CDR Krista Pedley, OPA Director: What I took away from her presentation (and was a constant theme, of which I have mentioned before, so it is not new) is the need for policies and procedures defining how we manage and administer our 340B program. You should have a policy or procedure that defines a covered patient, how you define an inpatient versus an outpatient (she also made the point that this should be consistent for all patients and not something you do just because of 340B, otherwise it is a red flag), and policy and procedures around all processes related to 340B. You will be asked about duplicate discounts, so make sure you know how your site prevents duplicate discounts from happening. The auditors will check on the Medicaid exclusion file. One great piece of information she shared was that the OPA does have an audit document they follow (so audits will be consistent), however, it is a fluid document and can change as the OPA learns from audits. This document will not be shared, but she said they will post a one page document on the process on the OPA website in the next couple of weeks. How many audits is the OPA doing this year? They have identified 45 sites to audit (some criteria are used to identify sites at greater risk). The OPA will notify you in advance and provide a list of items you can prepare ahead of time (I will share the list provided by the audited site in a few paragraphs). Krista’s main message was to follow these 3 words: Responsibility, Compliance, and Accountability.

Michelle Herzog, Deputy Director of OPA: She shared some similar messages as Krista did and added the following relevent items. We will receive a letter knowing they are coming. They will check contract pharmacies and ask for policy and procedures related to management of contract pharmacy (so you need to have some in order to give it to them). They will test 340B transactions via sample. This will be a beginning to end approach and you will need to provide data and information so they can validate this (which can be tricky for sites using paper records). Finally, she said that they will conduct an exit interview.

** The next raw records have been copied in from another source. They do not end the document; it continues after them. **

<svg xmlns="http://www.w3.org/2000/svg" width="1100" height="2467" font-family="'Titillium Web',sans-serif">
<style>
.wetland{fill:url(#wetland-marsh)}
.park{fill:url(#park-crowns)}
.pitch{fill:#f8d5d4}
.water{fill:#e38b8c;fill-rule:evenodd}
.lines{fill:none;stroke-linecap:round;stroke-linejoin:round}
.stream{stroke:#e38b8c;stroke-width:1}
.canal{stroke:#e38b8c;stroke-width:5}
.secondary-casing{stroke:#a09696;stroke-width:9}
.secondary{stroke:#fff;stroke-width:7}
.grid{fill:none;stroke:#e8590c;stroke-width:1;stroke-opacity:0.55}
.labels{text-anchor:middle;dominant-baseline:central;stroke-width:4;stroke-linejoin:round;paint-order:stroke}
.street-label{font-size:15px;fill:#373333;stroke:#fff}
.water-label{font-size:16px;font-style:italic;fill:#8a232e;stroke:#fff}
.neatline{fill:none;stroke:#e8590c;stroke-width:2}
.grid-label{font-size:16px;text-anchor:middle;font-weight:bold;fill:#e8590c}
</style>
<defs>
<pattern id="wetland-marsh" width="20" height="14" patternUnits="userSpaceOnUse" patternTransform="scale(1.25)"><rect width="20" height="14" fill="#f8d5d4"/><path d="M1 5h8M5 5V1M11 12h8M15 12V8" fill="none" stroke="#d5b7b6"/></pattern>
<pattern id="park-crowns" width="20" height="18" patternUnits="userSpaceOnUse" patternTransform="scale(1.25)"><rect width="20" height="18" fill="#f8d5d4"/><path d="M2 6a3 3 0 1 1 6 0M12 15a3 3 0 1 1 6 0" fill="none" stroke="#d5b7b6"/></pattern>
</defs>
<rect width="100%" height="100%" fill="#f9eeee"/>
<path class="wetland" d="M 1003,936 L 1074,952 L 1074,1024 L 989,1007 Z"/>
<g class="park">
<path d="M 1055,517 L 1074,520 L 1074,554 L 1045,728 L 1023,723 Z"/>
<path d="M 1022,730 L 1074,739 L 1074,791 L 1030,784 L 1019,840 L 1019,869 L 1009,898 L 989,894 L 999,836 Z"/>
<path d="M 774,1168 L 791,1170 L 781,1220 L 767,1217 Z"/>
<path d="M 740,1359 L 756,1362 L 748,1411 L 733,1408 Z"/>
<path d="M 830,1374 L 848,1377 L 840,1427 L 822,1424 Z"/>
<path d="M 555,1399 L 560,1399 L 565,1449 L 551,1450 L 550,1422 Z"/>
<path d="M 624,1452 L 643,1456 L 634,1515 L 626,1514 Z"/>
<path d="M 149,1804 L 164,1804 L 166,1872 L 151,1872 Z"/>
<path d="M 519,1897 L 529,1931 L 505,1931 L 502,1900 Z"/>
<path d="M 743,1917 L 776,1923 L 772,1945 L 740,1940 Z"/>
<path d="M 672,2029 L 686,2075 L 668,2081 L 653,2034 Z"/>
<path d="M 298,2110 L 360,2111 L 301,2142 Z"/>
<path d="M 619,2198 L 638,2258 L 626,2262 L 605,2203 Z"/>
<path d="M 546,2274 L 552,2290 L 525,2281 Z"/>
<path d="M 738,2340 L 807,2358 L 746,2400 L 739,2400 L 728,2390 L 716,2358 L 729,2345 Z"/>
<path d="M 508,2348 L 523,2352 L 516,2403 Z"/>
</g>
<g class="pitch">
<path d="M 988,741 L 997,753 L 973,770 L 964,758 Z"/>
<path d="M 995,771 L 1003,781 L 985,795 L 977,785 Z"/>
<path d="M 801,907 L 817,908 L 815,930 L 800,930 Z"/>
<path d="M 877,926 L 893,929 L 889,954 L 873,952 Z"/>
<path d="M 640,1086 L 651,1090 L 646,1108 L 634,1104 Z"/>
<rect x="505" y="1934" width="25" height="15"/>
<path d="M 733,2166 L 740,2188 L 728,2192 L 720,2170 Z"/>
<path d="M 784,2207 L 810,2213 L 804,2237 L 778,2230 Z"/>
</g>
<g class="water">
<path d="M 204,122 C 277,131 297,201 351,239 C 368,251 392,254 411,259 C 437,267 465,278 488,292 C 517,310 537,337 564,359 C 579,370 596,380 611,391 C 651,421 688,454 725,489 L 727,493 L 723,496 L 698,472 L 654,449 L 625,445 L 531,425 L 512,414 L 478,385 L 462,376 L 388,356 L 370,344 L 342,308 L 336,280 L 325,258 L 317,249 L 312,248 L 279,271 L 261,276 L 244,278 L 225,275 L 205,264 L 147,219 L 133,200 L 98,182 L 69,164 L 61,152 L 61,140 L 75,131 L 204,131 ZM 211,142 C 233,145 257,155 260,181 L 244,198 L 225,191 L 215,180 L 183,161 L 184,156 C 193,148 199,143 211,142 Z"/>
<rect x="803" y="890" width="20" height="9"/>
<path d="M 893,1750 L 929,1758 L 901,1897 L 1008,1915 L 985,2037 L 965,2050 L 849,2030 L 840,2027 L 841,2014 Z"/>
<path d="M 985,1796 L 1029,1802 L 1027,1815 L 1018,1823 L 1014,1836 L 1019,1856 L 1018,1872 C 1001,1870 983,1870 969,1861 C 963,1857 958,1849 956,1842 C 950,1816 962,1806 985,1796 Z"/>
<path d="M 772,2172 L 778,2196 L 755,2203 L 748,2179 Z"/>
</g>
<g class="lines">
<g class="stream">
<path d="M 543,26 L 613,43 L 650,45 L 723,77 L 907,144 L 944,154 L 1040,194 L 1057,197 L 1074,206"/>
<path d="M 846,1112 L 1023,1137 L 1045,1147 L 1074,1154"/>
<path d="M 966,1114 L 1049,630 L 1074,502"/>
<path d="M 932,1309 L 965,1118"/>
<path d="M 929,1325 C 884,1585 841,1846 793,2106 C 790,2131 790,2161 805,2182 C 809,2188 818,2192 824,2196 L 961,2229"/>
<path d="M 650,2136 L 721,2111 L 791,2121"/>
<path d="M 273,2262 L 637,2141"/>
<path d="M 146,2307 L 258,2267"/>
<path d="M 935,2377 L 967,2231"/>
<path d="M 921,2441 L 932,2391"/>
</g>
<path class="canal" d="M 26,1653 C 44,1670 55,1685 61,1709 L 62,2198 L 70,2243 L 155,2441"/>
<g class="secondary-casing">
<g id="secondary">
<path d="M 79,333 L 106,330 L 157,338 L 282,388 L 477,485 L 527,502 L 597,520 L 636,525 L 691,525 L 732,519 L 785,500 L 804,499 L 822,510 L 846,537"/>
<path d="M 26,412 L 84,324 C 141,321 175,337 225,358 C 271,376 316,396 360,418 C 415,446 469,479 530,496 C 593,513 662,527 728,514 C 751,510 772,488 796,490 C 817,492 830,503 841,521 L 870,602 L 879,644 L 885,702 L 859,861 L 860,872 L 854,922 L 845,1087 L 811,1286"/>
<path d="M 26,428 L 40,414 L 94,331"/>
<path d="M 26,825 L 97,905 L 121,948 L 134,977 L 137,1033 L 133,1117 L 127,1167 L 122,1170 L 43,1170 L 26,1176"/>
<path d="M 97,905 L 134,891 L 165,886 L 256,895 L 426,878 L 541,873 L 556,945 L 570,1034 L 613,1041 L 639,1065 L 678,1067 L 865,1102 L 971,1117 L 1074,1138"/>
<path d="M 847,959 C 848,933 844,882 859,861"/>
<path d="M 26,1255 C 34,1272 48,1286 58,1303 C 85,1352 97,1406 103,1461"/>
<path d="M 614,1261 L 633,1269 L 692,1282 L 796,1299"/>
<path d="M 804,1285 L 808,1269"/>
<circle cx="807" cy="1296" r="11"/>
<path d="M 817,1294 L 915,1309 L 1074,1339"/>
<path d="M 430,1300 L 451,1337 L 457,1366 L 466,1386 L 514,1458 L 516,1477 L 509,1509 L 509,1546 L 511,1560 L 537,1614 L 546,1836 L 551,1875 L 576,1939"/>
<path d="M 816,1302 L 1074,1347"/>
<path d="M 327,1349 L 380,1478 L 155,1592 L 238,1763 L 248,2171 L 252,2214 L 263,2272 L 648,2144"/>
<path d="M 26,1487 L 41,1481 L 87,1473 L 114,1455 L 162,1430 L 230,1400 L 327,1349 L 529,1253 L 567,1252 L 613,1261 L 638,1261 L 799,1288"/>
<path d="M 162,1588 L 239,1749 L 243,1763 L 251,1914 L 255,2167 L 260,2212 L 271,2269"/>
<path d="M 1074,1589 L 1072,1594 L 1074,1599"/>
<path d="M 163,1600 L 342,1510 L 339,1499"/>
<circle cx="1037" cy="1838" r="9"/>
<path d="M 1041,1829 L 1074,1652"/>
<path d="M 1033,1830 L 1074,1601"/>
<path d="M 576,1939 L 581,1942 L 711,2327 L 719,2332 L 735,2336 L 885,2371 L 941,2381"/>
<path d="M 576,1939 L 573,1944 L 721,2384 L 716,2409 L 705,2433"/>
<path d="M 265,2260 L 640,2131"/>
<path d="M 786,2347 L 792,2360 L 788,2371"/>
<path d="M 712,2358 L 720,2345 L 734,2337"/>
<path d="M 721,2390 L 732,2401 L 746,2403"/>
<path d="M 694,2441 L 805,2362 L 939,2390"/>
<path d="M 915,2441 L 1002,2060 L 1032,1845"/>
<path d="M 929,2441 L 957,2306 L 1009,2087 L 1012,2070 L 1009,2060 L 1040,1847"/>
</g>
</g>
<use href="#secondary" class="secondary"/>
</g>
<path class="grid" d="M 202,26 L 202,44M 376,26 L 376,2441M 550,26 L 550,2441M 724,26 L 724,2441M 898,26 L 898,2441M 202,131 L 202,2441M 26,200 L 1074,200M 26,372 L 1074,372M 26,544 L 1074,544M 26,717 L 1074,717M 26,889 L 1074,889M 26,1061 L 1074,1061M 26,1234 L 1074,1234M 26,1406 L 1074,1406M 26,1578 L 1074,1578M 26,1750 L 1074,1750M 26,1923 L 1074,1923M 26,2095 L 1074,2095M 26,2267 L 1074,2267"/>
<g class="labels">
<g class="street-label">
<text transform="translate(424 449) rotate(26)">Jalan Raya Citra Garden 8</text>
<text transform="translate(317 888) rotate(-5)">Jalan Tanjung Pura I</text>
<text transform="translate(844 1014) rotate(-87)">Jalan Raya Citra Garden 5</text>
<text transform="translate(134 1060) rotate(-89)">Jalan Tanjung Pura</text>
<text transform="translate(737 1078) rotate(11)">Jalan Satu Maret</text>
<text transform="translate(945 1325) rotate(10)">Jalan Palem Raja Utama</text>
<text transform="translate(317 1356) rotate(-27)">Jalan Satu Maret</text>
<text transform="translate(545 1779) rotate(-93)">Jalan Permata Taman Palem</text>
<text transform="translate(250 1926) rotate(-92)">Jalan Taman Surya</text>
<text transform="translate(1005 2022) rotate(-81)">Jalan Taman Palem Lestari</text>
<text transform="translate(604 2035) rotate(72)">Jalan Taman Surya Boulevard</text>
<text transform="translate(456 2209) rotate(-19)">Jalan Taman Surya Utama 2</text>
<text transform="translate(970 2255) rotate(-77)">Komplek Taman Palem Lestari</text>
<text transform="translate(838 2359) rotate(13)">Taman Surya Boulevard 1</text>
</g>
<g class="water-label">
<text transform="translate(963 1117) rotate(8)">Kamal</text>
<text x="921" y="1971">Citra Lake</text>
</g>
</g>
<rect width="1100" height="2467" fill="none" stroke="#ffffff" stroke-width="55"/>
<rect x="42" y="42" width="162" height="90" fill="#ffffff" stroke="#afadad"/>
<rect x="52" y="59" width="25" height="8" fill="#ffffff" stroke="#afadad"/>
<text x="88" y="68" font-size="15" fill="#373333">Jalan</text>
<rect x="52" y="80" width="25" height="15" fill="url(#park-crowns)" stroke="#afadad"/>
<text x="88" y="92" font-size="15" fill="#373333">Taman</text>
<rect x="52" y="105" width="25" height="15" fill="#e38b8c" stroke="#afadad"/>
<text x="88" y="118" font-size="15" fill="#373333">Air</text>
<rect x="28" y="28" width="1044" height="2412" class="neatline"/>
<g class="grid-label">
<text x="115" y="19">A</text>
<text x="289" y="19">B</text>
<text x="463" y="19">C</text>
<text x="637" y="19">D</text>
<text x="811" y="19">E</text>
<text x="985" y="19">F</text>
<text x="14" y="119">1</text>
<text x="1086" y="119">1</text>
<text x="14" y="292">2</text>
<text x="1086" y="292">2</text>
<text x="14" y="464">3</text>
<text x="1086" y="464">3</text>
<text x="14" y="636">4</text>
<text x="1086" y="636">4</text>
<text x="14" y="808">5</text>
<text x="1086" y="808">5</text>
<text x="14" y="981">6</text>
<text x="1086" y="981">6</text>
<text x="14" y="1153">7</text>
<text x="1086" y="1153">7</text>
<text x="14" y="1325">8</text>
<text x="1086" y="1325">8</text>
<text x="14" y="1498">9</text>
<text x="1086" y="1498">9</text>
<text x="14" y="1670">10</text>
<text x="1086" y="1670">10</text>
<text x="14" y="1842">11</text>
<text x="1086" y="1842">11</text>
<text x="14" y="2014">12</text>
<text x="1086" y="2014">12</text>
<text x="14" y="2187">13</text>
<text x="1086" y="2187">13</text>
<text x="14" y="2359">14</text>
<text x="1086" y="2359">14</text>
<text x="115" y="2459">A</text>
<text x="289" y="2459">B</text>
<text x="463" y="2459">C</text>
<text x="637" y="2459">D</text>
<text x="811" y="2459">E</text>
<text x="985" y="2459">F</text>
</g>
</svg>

Denver Health (an audited 340B hospital): Here are the items that were requested prior to the audit: 6 months of prescription data (this was 450K prescriptions). All policy and procedures related to 340B at your site (once again, you need to have them to give it to them). List of 340B clinics. Medicare cost report. A scheduled room with multiple projectors. I thought the multiple projector thing was odd, but he explained that presenting multiple documents side by side on the projectors was critical for speeding the audit process along. The audit took about 3-days, and the OPA will work with you on days that are best for conducting the audit. A tour of the facility. And the last thing mentioned was 50 specific examples for encounter to dispense of 340B medication.

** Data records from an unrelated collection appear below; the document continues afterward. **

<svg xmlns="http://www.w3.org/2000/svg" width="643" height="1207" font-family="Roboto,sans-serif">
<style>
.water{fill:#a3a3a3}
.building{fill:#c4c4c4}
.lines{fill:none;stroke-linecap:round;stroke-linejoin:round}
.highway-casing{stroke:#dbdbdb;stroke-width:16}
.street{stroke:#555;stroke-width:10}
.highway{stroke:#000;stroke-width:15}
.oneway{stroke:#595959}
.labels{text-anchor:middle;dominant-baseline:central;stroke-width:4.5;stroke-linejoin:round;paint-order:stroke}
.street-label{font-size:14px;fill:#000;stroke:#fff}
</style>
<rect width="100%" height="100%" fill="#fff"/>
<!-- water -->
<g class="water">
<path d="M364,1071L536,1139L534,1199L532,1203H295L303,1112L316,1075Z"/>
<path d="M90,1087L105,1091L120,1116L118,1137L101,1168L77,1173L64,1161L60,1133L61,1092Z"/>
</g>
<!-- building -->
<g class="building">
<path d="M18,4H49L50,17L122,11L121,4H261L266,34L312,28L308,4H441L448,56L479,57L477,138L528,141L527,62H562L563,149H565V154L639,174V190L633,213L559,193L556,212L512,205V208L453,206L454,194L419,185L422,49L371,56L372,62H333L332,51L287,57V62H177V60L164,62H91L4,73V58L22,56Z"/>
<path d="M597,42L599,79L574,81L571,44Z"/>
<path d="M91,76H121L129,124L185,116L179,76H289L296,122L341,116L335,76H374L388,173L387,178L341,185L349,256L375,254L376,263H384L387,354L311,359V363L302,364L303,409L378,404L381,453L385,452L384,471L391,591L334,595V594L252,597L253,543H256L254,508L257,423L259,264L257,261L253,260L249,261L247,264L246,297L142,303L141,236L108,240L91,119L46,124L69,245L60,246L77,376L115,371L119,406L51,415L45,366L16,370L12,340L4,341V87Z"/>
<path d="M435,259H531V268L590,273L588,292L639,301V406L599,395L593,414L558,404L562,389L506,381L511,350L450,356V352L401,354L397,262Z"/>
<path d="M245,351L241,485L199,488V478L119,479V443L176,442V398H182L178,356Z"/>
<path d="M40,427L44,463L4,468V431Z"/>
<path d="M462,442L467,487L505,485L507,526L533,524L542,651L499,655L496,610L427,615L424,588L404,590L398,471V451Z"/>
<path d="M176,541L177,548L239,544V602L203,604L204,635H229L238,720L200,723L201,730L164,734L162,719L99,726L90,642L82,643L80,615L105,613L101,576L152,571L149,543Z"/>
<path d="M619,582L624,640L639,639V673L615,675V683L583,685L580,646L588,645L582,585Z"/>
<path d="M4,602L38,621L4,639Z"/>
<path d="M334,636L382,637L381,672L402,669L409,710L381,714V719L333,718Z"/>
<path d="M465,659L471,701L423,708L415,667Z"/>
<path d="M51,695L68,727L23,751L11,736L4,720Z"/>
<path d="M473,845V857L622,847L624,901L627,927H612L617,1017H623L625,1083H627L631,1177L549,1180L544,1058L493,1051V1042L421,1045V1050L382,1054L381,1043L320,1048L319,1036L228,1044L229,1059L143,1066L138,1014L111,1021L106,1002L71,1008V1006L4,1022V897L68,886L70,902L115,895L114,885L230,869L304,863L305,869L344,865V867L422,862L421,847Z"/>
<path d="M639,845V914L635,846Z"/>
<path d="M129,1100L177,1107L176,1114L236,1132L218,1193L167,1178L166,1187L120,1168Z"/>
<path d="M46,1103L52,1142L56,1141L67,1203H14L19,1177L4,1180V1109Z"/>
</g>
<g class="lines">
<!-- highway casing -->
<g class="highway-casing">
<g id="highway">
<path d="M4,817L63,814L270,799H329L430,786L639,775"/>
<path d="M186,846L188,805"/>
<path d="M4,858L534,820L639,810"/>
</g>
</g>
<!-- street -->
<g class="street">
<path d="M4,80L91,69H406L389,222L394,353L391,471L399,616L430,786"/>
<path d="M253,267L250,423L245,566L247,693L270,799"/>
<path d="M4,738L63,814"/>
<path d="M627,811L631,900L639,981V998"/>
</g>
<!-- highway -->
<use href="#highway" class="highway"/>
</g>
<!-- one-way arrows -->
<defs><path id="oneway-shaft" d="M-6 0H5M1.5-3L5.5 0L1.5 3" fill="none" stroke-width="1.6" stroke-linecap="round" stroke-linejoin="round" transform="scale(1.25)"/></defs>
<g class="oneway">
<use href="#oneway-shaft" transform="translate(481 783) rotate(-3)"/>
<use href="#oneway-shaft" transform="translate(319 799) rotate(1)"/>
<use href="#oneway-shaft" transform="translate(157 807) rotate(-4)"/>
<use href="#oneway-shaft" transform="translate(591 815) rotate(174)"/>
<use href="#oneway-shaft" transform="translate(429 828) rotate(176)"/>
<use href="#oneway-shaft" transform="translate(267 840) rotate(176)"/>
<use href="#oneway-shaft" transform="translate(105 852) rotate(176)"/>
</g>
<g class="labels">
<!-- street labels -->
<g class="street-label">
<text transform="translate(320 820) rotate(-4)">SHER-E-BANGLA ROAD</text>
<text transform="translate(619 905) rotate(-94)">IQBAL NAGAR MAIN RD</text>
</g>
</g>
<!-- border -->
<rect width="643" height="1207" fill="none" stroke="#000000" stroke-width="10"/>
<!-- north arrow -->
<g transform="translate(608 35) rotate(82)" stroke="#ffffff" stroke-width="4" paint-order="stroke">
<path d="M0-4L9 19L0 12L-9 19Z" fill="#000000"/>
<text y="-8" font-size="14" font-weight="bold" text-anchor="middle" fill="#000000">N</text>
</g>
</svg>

Well, I will be heading back and looking at our policy and procedures and completing a gap analysis to identify where we need to strengthen or create policy and procedures. The idea is to be in constant readiness so that in the event you are audited, you can feel confident that you will be okay. Don’t get me wrong, you will still have anxiety and stress, but less of it. The OPA did say that this is not meant to be punitive (although, there are penalties if you are non-compliant or committing diversion or duplicate discount). Still a great program that can ultimately benefit patients and healthcare in general through healthier patients who are more compliant on their medications. One last thing, I did hear Krista state is that Apexus is “Amazing.” It was in relation to the 340B University that Apexus provides for free (you do need to cover you costs for getting to the education of course, but they do not charge for the education). I just wanted to get that down for the record. Done!